August 31st, 2015
For those of us in the northern hemisphere, the days are getting shorter and as the warmth of the summer gradually fades away, so does your chance to see Saturn in the early evening twilight.
It’s currently skirting along the border of Libra and Scorpius, which happens to be a great place for planets if you live below the equator, but not for anyone above it. The constellations never rise very high for those of us in North America and the United Kingdom; consequently, our window of opportunity is quickly closing.
How much time do I have to see the planet?
Not much. It’s currently setting about three hours after sunset. That sounds like plenty, but in reality it’s not. Unless you have a totally unobstructed view of the horizon, you won’t be able to see the planet literally vanish as it sets. And if you want to do any serious observing, you’ll need to take a look while it’s still at a reasonable height (altitude) above the thick atmosphere that clings to the horizon. Half an hour after sunset, it’s probably already shining through an atmosphere twice as thick as the air directly overhead.
How can I observe the planet?
One way, of course, is to use your eyes, just as your ancient ancestors did. Go outside shortly after sunset. How soon do you see the planet? What color is it? Does it twinkle? (Planets generally don’t, but when they’re low and shining through the thick atmosphere, a planet will often be glinting.)
Through a pair of 10×50 binoculars you’ll see a tiny, golden oval. The rings are currently wide open and are the cause of the elongation.
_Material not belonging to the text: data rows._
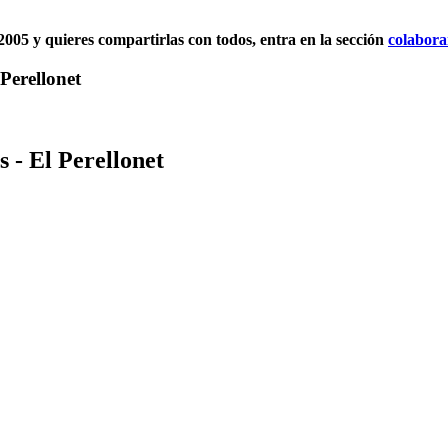
l 2005 y quieres compartirlas con todos, entra en la sección
colabora
Perellonet
 - El Perellonet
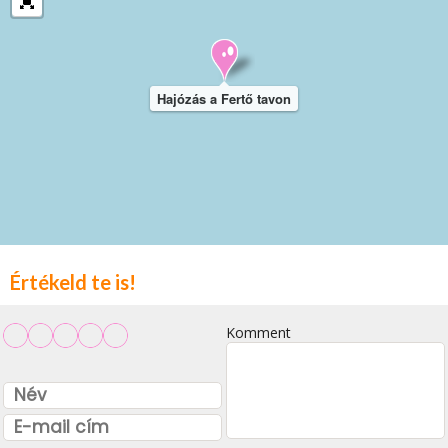
Hajózás a Fertő tavon
Értékeld te is!
Komment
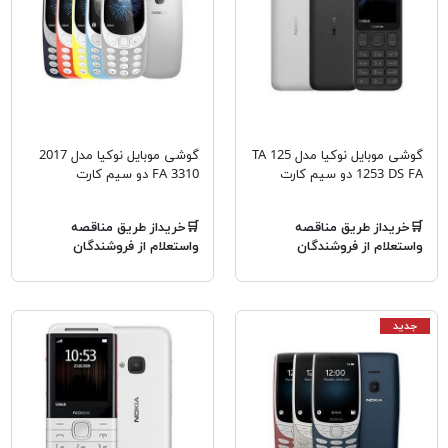
گوشی موبایل نوکیا مدل 125 TA
گوشی موبایل نوکیا مدل 2017
1253 DS FA دو سیم‌ کارت
3310 FA دو سیم کارت
🛒خریداز طریق مناقصه
🛒خریداز طریق مناقصه
واستعلام از فروشندگان
واستعلام از فروشندگان
جدید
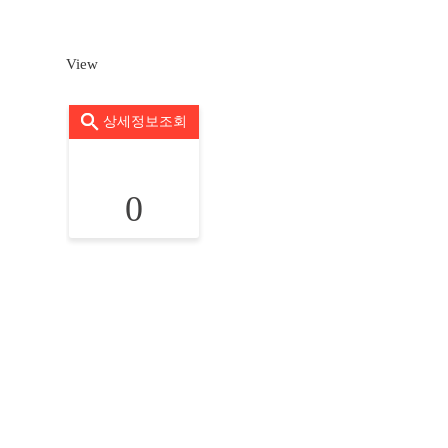
View
상세정보조회
0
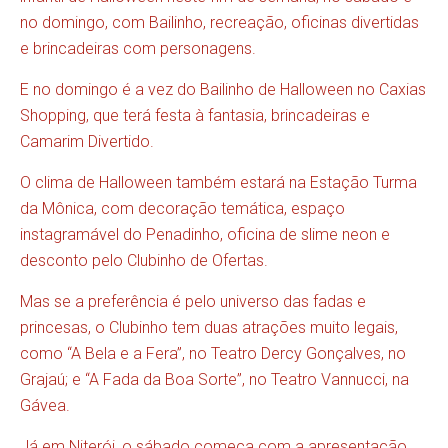
no domingo, com Bailinho, recreação, oficinas divertidas
e brincadeiras com personagens.
E no domingo é a vez do Bailinho de Halloween no Caxias
Shopping, que terá festa à fantasia, brincadeiras e
Camarim Divertido.
O clima de Halloween também estará na Estação Turma
da Mônica, com decoração temática, espaço
instagramável do Penadinho, oficina de slime neon e
desconto pelo Clubinho de Ofertas.
Mas se a preferência é pelo universo das fadas e
princesas, o Clubinho tem duas atrações muito legais,
como “A Bela e a Fera”, no Teatro Dercy Gonçalves, no
Grajaú; e “A Fada da Boa Sorte”, no Teatro Vannucci, na
Gávea.
Já em Niterói, o sábado começa com a apresentação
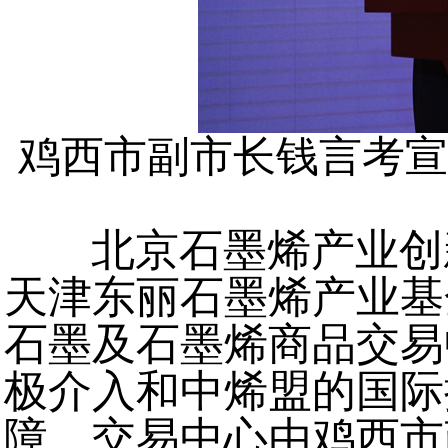
鸡西市副市长钱言考宣
北京石墨烯产业创
天津东丽石墨烯产业基
石墨及石墨烯商品交易
极介入和中烯盟的国际
障。交易中心由鸡西市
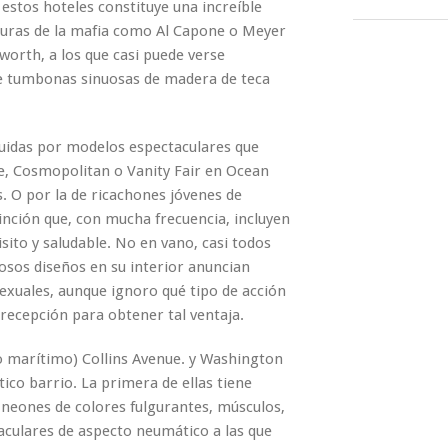
 estos hoteles constituye una increíble
figuras de la mafia como Al Capone o Meyer
worth, a los que casi puede verse
re tumbonas sinuosas de madera de teca
tituidas por modelos espectaculares que
e, Cosmopolitan o Vanity Fair en Ocean
. O por la de ricachones jóvenes de
tinción que, con mucha frecuencia, incluyen
ito y saludable. No en vano, casi todos
osos diseños en su interior anuncian
exuales, aunque ignoro qué tipo de acción
 recepción para obtener tal ventaja.
o marítimo) Collins Avenue. y Washington
ico barrio. La primera de ellas tiene
n neones de colores fulgurantes, músculos,
taculares de aspecto neumático a las que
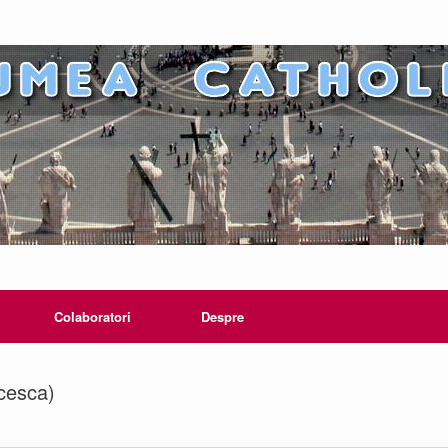
Colaboratori
Despre
ncesca)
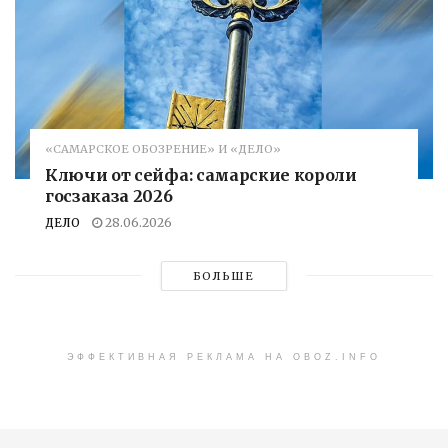
«САМАРСКОЕ ОБОЗРЕНИЕ» И «ДЕЛО»
Ключи от сейфа: самарские короли
госзаказа 2026
ДЕЛО
28.06.2026
БОЛЬШЕ
ЭФФЕКТИВНАЯ РЕКЛАМА НА OBOZ.INFO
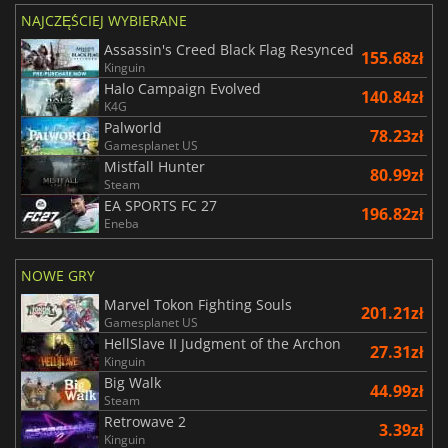
NAJCZĘŚCIEJ WYBIERANE
Assassin's Creed Black Flag Resynced
155.68zł
Kinguin
Halo Campaign Evolved
140.84zł
K4G
Palworld
78.23zł
Gamesplanet US
Mistfall Hunter
80.99zł
Steam
EA SPORTS FC 27
196.82zł
Eneba
NOWE GRY
Marvel Tokon Fighting Souls
201.21zł
Gamesplanet US
HellSlave II Judgment of the Archon
27.31zł
Kinguin
Big Walk
44.99zł
Steam
Retrowave 2
3.39zł
Kinguin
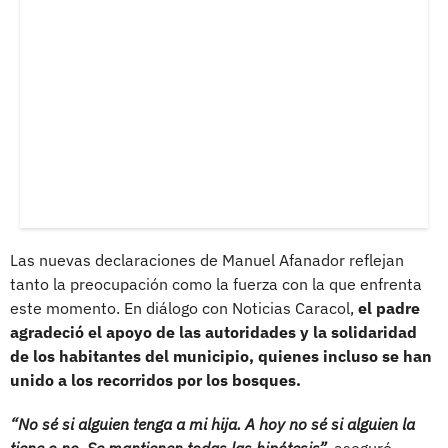
Las nuevas declaraciones de Manuel Afanador reflejan
tanto la preocupación como la fuerza con la que enfrenta
este momento. En diálogo con Noticias Caracol,
el padre
agradeció el apoyo de las autoridades y la solidaridad
de los habitantes del municipio, quienes incluso se han
unido a los recorridos por los bosques.
“No sé si alguien tenga a mi hija. A hoy no sé si alguien la
tiene o no. Se mantienen todas las hipótesis”,
aseguró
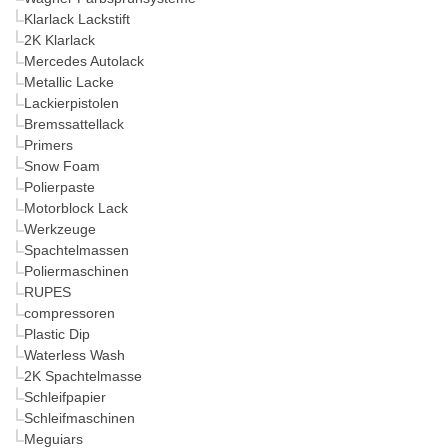
Klarlack Lackstift
2K Klarlack
Mercedes Autolack
Metallic Lacke
Lackierpistolen
Bremssattellack
Primers
Snow Foam
Polierpaste
Motorblock Lack
Werkzeuge
Spachtelmassen
Poliermaschinen
RUPES
compressoren
Plastic Dip
Waterless Wash
2K Spachtelmasse
Schleifpapier
Schleifmaschinen
Meguiars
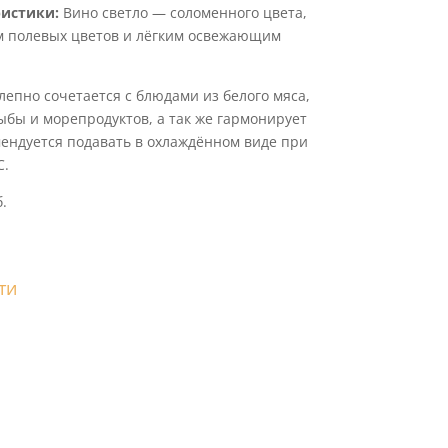
истики:
Вино светло — соломенного цвета,
м полевых цветов и лёгким освежающим
епно сочетается с блюдами из белого мяса,
бы и морепродуктов, а так же гармонирует
ендуется подавать в охлаждённом виде при
С.
.
ти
Any decent small telescope will properly reveal the rings, even at a low magnification of about 30x, but the more you crank up the power the better the view becomes.
Depending on the conditions and your equipment, you might see the gap between the rings (called Cassini’s Division, after the astronomer who discovered them), the moons (the largest, Titan, is an easy target for almost any telescope) and sometimes markings and bands can be seen in the cloudtops.
In theory, the planet is visible for another six or seven weeks before it’s swallowed by the glow of the Sun. But a lot depends on your location; if you live in the United Kingdom, your time with the planet is shorter and rapidly running out.
Don’t wait until it’s too late.
All Astronomical Events for August 31st, 2015
10:26 UT – Neptune is at perigee. Distance to Earth: 28.953 AU (Magnitude 7.8, diameter 2.3”. Aquarius, all night.)
12:31 UT – Neptune reaches its maximum brightness. Magnitude: 7.8 (Diameter: 2.3”. Aquarius, all night.)
Asteroid 3 Juno leaves Leo and enters Virgo. (Magnitude 10.7. Not visible.)
Events in bold involve objects and/or events that are visible with the naked eye.